Hellmann Robert
Institut für Thermodynamik, Helmut-Schmidt-Universität/Universität der Bundeswehr Hamburg, Holstenhofweg 85, 22043 Hamburg, Germany.
J Phys Chem B. 2022 Jun 2;126(21):3920-3930. doi: 10.1021/acs.jpcb.2c01830. Epub 2022 May 18.
The second to eighth virial coefficients of methane were determined for temperatures up to 1200 K using an existing ab initio-based and empirically fine-tuned two-body potential combined with a new empirical nonadditive three-body potential. Nuclear quantum effects were accounted for by the semiclassical Feynman-Hibbs approach. The numerical evaluation of the high-dimensional integrals through which the virial coefficients are expressed was performed employing the Mayer-sampling Monte Carlo technique. By fitting suitable mathematical functions to the calculated virial coefficients, an analytical eighth-order virial equation of state (VEOS8) was obtained. Pressures computed as a function of temperature and density ρ using VEOS8 agree highly satisfactorily with (ρ, ) values obtained with the experimentally based reference equation of state for methane of Setzmann and Wagner (SWEOS) at state points at which VEOS8 is sufficiently converged.
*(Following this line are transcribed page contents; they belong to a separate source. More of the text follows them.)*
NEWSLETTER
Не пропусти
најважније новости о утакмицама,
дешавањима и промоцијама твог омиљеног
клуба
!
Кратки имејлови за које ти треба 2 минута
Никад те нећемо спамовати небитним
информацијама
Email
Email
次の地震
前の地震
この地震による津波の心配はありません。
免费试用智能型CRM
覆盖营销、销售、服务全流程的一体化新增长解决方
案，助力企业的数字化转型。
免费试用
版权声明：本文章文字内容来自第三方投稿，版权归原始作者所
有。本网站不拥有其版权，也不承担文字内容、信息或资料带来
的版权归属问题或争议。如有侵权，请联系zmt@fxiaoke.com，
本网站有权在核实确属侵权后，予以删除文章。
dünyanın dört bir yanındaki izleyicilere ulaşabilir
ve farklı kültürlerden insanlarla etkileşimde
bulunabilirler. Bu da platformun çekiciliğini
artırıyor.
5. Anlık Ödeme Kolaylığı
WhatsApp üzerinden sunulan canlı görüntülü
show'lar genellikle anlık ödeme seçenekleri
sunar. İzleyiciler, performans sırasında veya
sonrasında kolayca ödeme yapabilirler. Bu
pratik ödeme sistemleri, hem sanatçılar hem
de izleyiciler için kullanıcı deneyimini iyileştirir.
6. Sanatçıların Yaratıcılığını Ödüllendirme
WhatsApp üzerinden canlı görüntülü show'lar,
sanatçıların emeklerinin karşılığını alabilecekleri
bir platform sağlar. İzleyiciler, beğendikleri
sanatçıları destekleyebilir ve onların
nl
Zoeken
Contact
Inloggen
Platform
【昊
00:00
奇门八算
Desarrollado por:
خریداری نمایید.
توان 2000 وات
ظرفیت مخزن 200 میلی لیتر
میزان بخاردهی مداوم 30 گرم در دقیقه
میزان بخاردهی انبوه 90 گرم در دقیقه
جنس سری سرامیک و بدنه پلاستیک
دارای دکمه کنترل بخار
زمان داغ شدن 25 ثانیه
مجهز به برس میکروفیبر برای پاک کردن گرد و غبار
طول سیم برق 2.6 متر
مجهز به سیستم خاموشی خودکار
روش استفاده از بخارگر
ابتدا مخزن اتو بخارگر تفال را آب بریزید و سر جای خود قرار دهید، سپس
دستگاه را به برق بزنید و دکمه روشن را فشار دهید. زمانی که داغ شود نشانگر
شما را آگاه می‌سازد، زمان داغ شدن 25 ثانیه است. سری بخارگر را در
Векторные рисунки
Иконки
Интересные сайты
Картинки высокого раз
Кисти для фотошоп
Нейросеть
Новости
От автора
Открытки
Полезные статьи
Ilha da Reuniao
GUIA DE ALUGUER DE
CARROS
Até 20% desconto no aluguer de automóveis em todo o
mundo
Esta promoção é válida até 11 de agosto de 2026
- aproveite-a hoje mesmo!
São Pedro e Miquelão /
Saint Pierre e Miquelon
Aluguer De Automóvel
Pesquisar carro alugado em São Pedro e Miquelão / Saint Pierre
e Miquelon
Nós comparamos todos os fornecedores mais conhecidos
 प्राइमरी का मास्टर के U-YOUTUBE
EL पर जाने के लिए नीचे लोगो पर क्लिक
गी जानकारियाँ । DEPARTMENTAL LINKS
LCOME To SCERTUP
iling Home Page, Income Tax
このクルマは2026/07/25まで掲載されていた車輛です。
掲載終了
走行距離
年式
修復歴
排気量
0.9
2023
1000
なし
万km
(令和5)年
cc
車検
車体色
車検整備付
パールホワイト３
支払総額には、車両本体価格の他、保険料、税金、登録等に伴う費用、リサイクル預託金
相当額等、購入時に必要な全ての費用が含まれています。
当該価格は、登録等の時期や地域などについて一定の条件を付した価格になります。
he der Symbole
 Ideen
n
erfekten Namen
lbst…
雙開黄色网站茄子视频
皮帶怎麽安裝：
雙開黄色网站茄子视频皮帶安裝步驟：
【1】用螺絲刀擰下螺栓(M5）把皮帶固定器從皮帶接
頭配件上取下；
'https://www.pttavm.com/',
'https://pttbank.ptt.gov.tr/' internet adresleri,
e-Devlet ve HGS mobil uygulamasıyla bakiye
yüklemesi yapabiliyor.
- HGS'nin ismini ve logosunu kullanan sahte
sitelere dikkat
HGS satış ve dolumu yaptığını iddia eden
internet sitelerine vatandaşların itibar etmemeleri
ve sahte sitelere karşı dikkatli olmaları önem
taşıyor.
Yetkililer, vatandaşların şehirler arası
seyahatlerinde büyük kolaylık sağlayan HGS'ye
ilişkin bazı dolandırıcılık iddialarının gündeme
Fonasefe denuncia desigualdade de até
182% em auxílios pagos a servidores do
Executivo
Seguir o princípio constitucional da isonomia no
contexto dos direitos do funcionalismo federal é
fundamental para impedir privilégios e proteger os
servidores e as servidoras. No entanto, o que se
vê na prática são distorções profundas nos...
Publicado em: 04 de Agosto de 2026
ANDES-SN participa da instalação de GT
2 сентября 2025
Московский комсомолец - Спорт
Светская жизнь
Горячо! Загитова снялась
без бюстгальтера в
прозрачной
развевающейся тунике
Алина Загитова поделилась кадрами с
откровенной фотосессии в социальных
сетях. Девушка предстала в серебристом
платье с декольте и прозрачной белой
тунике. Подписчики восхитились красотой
It is shown that it is essential to account for nonadditive three-body interactions in the calculations in order to achieve good agreement with the SWEOS.
利用现有的基于从头算并经经验微调的两体势与新的经验非加和三体势,确定了温度高达1200 K时甲烷的第二至第八维里系数。通过半经典的费曼-希布斯方法考虑了核量子效应。采用迈耶抽样蒙特卡罗技术对表示维里系数的高维积分进行数值计算。通过将合适的数学函数拟合到计算得到的维里系数上,得到了一个解析的八阶维里状态方程(VEOS8)。在VEOS8充分收敛的状态点,使用VEOS8计算得到的作为温度和密度ρ函数的压力与使用基于实验的塞茨曼和瓦格纳甲烷参考状态方程(SWEOS)得到的(ρ, )值高度吻合。结果表明,为了与SWEOS取得良好的一致性,在计算中考虑非加和三体相互作用至关重要。